2.4 OAA-based custom network platform

Early on, H3C proposed an Open Application Architecture (Open Application Architecture) network model, that is, to provide a line card with computing capabilities in H3C network devices, users can develop their own special applications on them and interact with the network through the OAA protocol of H3C.

Based on the SDN Architecture concept, H3C implements a more flexible user-defined network design and implements a new OAA business model, allowing you to flexibly implement custom network functions. Based on OAA, two open interface models are proposed, as shown in figure 9.

Figure 9 the left figure shows a fully loosely coupled OAA architecture. Network services running in any form of user may be computing services on servers (such as traffic monitoring analysis and data bypass mining ), it may also be a dedicated service device (such as firewall, IPS, encryptor, and data compressor). user devices can communicate with H3C networks by supporting standard OpenFlow protocols, transmits business commands in the OpenFlow protocol to perform mirroring, channeling, encapsulation, and targeting operations on the network traffic to be processed, guide clearly defined data streams to your computing devices for custom processing in an appropriate manner. The essence of this solution is to use the SDN Model to run users' data processing devices as SDN controllers and process specific business flows.

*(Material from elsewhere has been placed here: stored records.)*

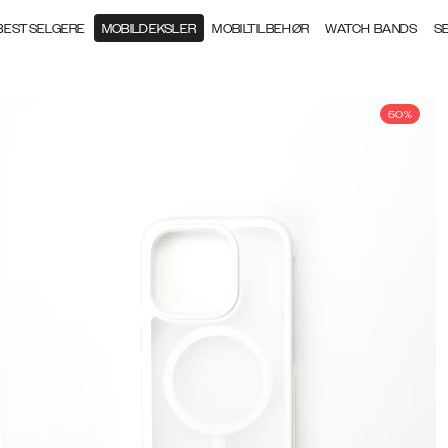
BESTSELGERE
MOBILDEKSLER
MOBILTILBEHØR
WATCH BANDS
S
50%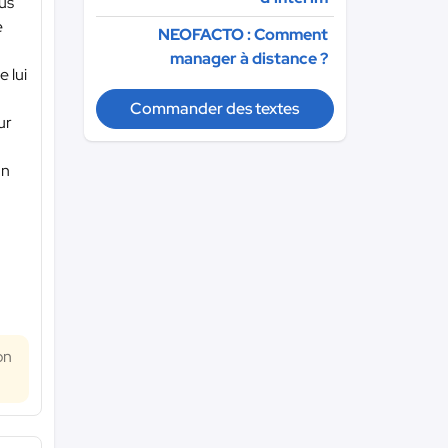
ous
e
NEOFACTO : Comment
manager à distance ?
e lui
Commander des textes
ur
un
on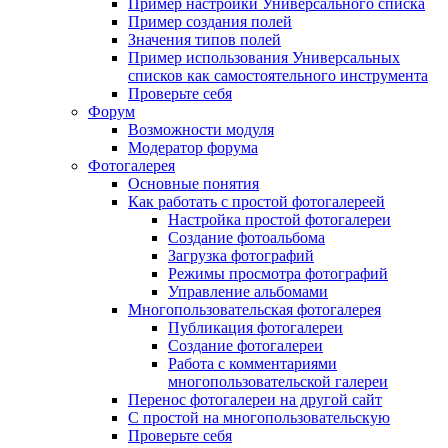
Пример настройки Универсального списка
Пример создания полей
Значения типов полей
Пример использования Универсальных
списков как самостоятельного инструмента
Проверьте себя
Форум
Возможности модуля
Модератор форума
Фотогалерея
Основные понятия
Как работать с простой фотогалереей
Настройка простой фотогалереи
Создание фотоальбома
Загрузка фотографий
Режимы просмотра фотографий
Управление альбомами
Многопользовательская фотогалерея
Публикация фотогалереи
Создание фотогалереи
Работа с комментариями
многопользовательской галереи
Перенос фотогалереи на другой сайт
С простой на многопользовательскую
Проверьте себя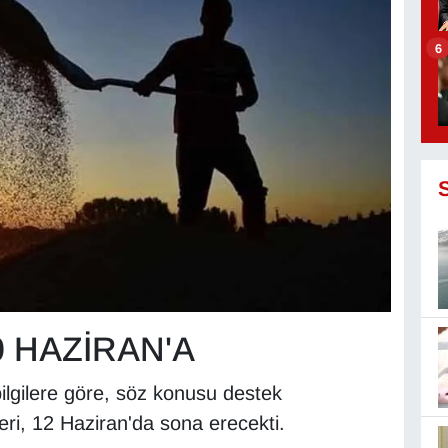
6
0 HAZİRAN'A
ilgilere göre, söz konusu destek
ri, 12 Haziran'da sona erecekti.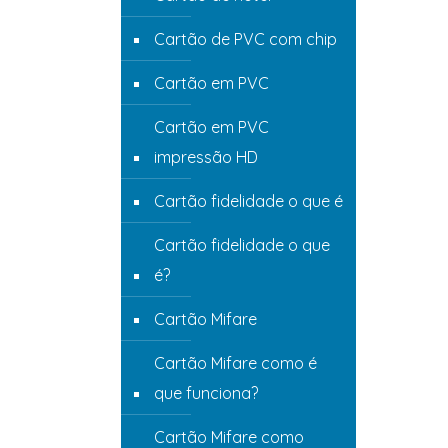
Cartão de PVC com chip
Cartão em PVC
Cartão em PVC
impressão HD
Cartão fidelidade o que é
Cartão fidelidade o que
é?
Cartão Mifare
Cartão Mifare como é
que funciona?
Cartão Mifare como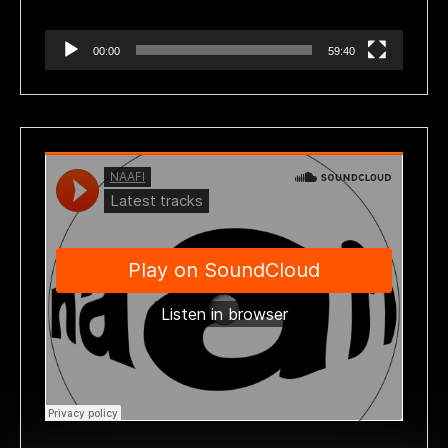
00:00
59:40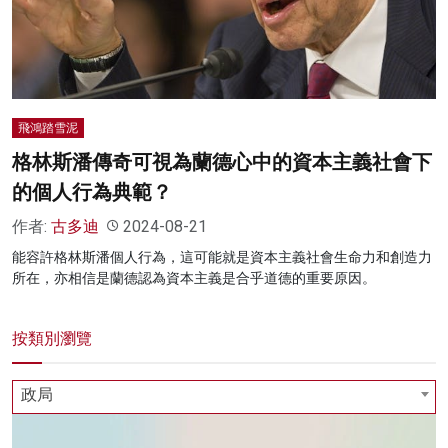
名家榜
灼見活動
關於我們
飛鴻踏雪泥
格林斯潘傳奇可視為蘭德心中的資本主義社會下
的個人行為典範？
作者:
古多迪
2024-08-21
能容許格林斯潘個人行為，這可能就是資本主義社會生命力和創造力
所在，亦相信是蘭德認為資本主義是合乎道德的重要原因。
按類別瀏覽
政局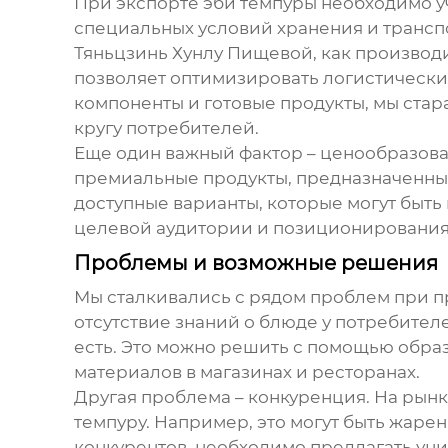
При экспорте
эби темпуры
необходимо уч
специальных условий хранения и транспо
Тяньцзинь Хунлу Пищевой, как производи
позволяет оптимизировать логистически
компоненты и готовые продукты, мы стар
кругу потребителей.
Еще один важный фактор – ценообразов
премиальные продукты, предназначенные
доступные варианты, которые могут быть 
целевой аудитории и позиционирования
Проблемы и возможные решения
Мы сталкивались с рядом проблем при
отсутствие знаний о блюде у потребителе
есть. Это можно решить с помощью обра
материалов в магазинах и ресторанах.
Другая проблема – конкуренция. На рын
темпуру
. Например, это могут быть жаре
конкурентов, необходимо предлагать уни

Figure 9 right shows a tightly coupled OAA architecture in two modes: Mode 1, user-designed high-performance computing unit sub-card, and H3C provides the OAA line board, the two are connected by open standardized electrical interface connectors, and the user's computing unit and network are still using the standard OpenFlow Method for network traffic drainage, the software and hardware are designed by the user based on their own business needs. Mode 2: H3C provides the overall OAA line card. You can develop your own software based on H3C hardware, the Protocol still uses OpenFlow for specific data processing.

Figure 9 OAA-based custom network platform

3 conclusion

SDN is a broad network architecture that requires flexible and open structures to meet user needs. H3C technical Model, it provides interfaces and business environments required by users at different network levels and different architecture. H3C also provides SDN-based user network applications.